*DIRECTIONS FOR THIS TASK*.
Which lines below contain "Desktop"? Pull them out.

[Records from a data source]
::::::::
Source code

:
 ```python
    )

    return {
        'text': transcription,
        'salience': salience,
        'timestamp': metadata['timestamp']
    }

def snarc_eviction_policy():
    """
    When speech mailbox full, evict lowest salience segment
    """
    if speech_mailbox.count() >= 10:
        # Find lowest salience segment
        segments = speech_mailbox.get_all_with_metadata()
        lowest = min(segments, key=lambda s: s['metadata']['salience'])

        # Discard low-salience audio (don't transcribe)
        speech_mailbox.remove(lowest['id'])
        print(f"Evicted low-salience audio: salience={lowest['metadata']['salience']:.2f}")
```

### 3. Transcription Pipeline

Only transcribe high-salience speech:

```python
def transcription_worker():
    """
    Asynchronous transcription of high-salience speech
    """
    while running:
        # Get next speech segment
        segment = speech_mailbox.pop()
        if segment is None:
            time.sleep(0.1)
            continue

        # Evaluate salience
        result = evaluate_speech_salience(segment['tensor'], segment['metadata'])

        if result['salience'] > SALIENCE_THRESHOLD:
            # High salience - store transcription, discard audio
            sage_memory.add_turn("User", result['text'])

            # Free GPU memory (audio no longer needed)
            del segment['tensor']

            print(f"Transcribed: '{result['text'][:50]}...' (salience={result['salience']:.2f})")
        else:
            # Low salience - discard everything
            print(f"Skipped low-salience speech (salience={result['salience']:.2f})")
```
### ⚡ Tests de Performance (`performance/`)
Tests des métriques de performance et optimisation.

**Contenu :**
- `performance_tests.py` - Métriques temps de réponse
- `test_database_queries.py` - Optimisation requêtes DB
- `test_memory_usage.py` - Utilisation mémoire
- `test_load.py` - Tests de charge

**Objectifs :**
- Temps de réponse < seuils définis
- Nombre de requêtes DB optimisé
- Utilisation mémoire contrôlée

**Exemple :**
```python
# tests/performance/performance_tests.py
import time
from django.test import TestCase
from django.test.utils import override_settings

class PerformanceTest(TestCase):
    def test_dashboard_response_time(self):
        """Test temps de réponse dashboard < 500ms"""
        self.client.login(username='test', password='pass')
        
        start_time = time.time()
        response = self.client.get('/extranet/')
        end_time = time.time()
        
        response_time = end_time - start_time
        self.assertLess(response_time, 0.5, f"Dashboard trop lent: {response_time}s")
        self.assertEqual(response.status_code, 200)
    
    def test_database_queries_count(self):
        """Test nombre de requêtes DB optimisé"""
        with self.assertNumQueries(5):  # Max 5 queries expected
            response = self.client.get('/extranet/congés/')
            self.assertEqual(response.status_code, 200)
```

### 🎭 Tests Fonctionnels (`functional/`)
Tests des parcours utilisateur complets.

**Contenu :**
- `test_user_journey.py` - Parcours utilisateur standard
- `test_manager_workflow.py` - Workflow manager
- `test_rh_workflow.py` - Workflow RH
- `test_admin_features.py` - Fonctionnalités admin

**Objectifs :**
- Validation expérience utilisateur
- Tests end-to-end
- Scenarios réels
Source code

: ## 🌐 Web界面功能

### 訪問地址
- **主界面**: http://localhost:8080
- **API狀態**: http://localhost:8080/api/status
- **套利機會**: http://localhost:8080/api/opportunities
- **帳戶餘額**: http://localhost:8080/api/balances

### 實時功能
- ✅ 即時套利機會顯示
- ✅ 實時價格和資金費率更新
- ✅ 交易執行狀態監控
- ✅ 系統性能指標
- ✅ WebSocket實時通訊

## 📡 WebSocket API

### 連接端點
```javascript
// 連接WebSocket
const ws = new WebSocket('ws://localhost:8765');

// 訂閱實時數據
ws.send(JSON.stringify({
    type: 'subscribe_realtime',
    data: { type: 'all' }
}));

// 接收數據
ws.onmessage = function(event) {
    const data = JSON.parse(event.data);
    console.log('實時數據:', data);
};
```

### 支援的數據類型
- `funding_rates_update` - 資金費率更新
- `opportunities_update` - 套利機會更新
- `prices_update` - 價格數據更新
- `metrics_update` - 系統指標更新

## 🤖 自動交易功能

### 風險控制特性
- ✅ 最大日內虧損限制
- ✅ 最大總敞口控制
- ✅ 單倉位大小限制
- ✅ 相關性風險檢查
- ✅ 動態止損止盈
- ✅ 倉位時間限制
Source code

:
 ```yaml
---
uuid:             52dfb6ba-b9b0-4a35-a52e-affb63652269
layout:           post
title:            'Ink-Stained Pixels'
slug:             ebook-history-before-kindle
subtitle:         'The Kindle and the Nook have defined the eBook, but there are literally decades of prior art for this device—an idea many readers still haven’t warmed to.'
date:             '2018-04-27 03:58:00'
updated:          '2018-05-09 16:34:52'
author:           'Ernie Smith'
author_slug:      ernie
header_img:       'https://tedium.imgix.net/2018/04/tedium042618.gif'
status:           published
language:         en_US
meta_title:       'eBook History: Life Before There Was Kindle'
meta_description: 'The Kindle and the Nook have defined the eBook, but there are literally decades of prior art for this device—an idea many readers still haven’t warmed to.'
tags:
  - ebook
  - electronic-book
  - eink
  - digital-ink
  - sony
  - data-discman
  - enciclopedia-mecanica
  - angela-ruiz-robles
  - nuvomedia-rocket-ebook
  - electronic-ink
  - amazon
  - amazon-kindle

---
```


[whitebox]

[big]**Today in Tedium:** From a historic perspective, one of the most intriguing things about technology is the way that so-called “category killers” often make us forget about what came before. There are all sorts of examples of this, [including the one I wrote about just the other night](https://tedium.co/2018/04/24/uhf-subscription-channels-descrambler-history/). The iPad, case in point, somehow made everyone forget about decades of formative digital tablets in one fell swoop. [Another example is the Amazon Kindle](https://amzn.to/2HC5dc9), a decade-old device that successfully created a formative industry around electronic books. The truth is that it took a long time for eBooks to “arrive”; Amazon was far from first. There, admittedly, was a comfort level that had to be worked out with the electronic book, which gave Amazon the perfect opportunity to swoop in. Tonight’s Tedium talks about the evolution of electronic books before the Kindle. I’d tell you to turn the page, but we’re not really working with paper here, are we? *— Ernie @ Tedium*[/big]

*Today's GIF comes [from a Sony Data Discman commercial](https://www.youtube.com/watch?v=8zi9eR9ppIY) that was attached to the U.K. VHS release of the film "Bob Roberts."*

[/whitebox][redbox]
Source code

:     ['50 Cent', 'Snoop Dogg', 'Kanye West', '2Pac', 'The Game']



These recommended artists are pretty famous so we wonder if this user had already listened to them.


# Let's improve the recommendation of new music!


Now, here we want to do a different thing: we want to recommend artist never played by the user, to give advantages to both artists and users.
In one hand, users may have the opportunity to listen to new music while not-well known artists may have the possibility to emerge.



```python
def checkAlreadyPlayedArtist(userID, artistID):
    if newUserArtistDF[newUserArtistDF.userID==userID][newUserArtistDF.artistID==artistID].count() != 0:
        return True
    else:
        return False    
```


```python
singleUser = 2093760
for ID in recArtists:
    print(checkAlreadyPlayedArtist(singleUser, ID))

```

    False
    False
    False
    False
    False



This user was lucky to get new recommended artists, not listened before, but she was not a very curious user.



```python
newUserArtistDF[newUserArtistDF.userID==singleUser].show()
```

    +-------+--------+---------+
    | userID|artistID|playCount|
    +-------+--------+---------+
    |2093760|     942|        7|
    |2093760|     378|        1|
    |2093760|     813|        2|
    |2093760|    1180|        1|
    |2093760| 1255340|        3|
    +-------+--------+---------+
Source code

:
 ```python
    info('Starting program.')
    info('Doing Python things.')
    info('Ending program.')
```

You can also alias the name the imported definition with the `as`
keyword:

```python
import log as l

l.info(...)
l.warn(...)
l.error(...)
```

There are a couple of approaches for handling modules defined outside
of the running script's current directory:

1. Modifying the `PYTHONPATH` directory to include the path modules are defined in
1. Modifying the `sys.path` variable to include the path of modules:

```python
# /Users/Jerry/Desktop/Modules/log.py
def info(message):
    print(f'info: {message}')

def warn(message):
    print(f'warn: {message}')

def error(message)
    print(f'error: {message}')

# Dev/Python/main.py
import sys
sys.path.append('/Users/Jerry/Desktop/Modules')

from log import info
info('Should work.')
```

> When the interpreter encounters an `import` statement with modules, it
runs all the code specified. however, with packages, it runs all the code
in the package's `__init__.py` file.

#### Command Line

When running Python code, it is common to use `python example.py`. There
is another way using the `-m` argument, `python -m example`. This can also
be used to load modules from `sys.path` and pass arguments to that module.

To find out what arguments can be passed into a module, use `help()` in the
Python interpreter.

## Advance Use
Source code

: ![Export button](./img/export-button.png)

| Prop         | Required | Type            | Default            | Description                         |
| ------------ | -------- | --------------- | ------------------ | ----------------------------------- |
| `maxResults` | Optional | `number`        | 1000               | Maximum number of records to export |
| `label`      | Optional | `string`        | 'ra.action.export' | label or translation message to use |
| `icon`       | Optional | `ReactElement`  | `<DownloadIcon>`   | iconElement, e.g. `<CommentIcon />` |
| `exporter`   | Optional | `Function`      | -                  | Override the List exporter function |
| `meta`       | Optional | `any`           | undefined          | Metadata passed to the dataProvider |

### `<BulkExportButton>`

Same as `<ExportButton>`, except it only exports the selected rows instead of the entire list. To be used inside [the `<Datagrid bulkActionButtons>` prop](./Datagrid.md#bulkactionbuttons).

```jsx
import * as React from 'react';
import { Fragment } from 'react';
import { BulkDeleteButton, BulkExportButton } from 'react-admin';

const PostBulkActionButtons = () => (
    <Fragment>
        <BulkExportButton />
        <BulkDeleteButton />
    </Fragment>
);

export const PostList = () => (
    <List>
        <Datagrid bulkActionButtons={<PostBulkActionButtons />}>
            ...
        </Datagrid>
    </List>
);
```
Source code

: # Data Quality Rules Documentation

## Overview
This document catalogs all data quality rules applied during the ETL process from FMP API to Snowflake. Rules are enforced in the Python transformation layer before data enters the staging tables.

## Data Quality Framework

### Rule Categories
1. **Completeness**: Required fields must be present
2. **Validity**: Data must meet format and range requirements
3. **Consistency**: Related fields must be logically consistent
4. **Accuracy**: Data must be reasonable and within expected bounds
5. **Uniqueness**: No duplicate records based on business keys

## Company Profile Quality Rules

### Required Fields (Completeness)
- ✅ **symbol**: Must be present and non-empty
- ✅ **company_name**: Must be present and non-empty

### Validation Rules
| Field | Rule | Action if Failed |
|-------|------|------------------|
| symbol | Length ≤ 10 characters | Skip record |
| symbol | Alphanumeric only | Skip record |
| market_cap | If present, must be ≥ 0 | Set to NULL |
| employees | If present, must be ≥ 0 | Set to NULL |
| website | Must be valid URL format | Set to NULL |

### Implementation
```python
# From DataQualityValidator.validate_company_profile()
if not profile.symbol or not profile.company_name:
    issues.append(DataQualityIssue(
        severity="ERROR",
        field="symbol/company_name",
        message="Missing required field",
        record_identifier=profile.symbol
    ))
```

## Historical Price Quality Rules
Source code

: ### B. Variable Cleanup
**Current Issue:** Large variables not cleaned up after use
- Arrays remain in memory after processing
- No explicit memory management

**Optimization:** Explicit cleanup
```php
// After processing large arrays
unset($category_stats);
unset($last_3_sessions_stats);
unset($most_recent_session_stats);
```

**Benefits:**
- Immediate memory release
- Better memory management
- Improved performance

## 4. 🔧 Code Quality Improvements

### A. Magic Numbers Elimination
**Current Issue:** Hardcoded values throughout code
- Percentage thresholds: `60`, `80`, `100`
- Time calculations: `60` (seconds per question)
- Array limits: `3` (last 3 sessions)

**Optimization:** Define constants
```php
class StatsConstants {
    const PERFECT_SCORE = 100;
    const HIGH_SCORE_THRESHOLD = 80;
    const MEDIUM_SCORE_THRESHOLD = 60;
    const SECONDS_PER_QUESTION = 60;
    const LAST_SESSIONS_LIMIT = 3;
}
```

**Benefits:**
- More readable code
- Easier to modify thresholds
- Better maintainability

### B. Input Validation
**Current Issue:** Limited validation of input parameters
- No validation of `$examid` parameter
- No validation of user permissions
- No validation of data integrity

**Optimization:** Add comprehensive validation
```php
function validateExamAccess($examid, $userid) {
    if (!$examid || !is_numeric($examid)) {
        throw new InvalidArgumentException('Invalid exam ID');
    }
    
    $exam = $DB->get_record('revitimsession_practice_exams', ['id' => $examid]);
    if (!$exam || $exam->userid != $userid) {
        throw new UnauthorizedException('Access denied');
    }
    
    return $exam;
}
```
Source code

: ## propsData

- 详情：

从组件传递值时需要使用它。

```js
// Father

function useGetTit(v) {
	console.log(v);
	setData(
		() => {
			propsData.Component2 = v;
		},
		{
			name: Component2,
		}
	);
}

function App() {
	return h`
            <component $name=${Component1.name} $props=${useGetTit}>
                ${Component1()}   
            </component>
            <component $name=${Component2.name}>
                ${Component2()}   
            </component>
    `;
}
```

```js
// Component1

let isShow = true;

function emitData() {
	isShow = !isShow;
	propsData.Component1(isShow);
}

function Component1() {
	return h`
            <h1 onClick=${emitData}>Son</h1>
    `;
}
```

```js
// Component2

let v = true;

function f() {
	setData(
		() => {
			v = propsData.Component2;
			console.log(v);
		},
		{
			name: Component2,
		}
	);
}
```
::::::::
*COMPLETED EXERCISE*.
# /Users/Jerry/Desktop/Modules/log.py
sys.path.append('/Users/Jerry/Desktop/Modules')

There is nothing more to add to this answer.